DALLAS, Jan. 23, 2019 /PRNewswire/ -- EnLink
Midstream Partners, LP (NYSE: ENLK) (the Partnership or ENLK) and
EnLink Midstream, LLC (NYSE: ENLC) (the General Partner or ENLC)
announced that, at a unitholder special meeting held earlier today,
ENLK unitholders overwhelmingly voted to approve the proposed
merger agreement (dated October 21,
2018) whereby ENLC will acquire all outstanding common units
of ENLK not already owned by ENLC in a unit-for-unit exchange
transaction to simplify its corporate structure.
Approximately 91.7 percent of the total ENLK common units and
ENLK Series B Cumulative Convertible Preferred units were voted by
proxy or in person at the meeting, and, of those votes,
approximately 99.7 percent voted in favor of approving the merger
agreement.
"The Board of Directors and EnLink management thank the
unitholders for their vote, which solidifies their confidence in
the future of EnLink," said Michael J.
Garberding, EnLink President and Chief Executive Officer.
"Upon close of the transaction, EnLink will have the right
corporate structure, further strengthening our ability to create
long-term, sustainable value. EnLink is in a strong position with
our purposely built strategic asset platforms and 1,500 employees
focused on serving customers and execution excellence."
The simplification merger is expected to close on January 25, 2019.
About the EnLink Midstream Companies
EnLink provides
integrated midstream services across natural gas, crude oil,
condensate, and NGL commodities. EnLink operates in several top
U.S. basins and is strategically focused on the core growth areas
of the Permian's Midland and Delaware basins, Oklahoma's Midcontinent, and Louisiana's Gulf Coast. Headquartered in
Dallas, EnLink is publicly traded
through EnLink Midstream, LLC (NYSE: ENLC), the General Partner,
and EnLink Midstream Partners, LP (NYSE: ENLK), the Master Limited
Partnership. Visit www.EnLink.com for more information on how
EnLink connects energy to life.
Forward-Looking Statements
This press release
contains forward-looking statements within the meaning of the
federal securities laws. Although these statements reflect the
current views, assumptions, and expectations of our management, the
matters addressed herein involve certain assumptions, risks, and
uncertainties that could cause actual activities, performance,
outcomes, and results to differ materially than those indicated
herein. Therefore, you should not rely on any of these
forward-looking statements. All statements, other than statements
of historical fact, included in this press release constitute
forward looking statements, including but not limited to statements
identified by the words "forecast," "may," "believe," "will,"

________________________________________

# What the exercise asks:
State whether each statement below agrees with the press release, answering yes or no and quoting the press release's exact deciding words. 1. The merger agreement was dated October 21, 2018. 2. About 91.7 percent of the votes cast favored the merger agreement. 3. The merger was expected to close on January 25, 2019.

# Saved data entries:
________________________________________

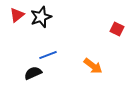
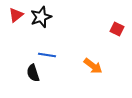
red triangle: moved 1 px left
blue line: moved 1 px left; rotated 30 degrees clockwise
black semicircle: rotated 84 degrees counterclockwise
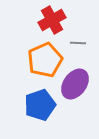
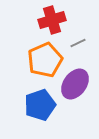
red cross: rotated 12 degrees clockwise
gray line: rotated 28 degrees counterclockwise
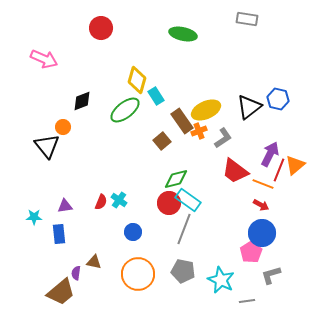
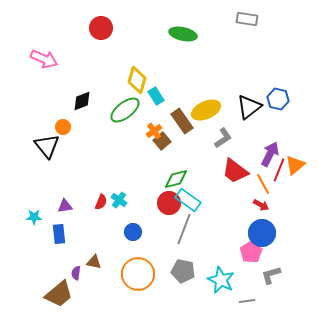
orange cross at (199, 131): moved 45 px left; rotated 14 degrees counterclockwise
orange line at (263, 184): rotated 40 degrees clockwise
brown trapezoid at (61, 292): moved 2 px left, 2 px down
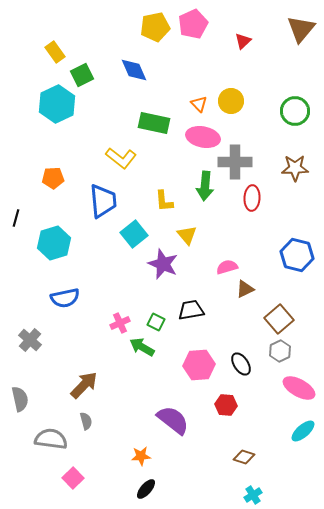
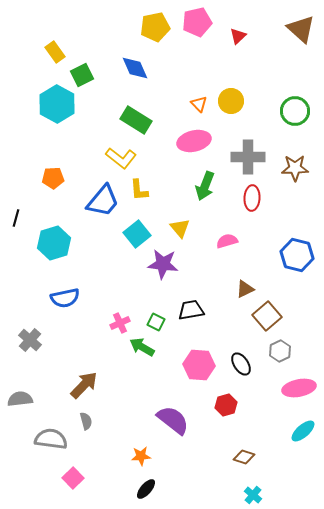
pink pentagon at (193, 24): moved 4 px right, 2 px up; rotated 12 degrees clockwise
brown triangle at (301, 29): rotated 28 degrees counterclockwise
red triangle at (243, 41): moved 5 px left, 5 px up
blue diamond at (134, 70): moved 1 px right, 2 px up
cyan hexagon at (57, 104): rotated 6 degrees counterclockwise
green rectangle at (154, 123): moved 18 px left, 3 px up; rotated 20 degrees clockwise
pink ellipse at (203, 137): moved 9 px left, 4 px down; rotated 24 degrees counterclockwise
gray cross at (235, 162): moved 13 px right, 5 px up
green arrow at (205, 186): rotated 16 degrees clockwise
blue trapezoid at (103, 201): rotated 45 degrees clockwise
yellow L-shape at (164, 201): moved 25 px left, 11 px up
cyan square at (134, 234): moved 3 px right
yellow triangle at (187, 235): moved 7 px left, 7 px up
purple star at (163, 264): rotated 16 degrees counterclockwise
pink semicircle at (227, 267): moved 26 px up
brown square at (279, 319): moved 12 px left, 3 px up
pink hexagon at (199, 365): rotated 8 degrees clockwise
pink ellipse at (299, 388): rotated 40 degrees counterclockwise
gray semicircle at (20, 399): rotated 85 degrees counterclockwise
red hexagon at (226, 405): rotated 20 degrees counterclockwise
cyan cross at (253, 495): rotated 18 degrees counterclockwise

________________________________________

# Task response:
1. Yes: "merger agreement (dated October 21, 2018)"
2. No: "approximately 99.7 percent voted in favor of approving the merger agreement"
3. Yes: "The simplification merger is expected to close on January 25, 2019."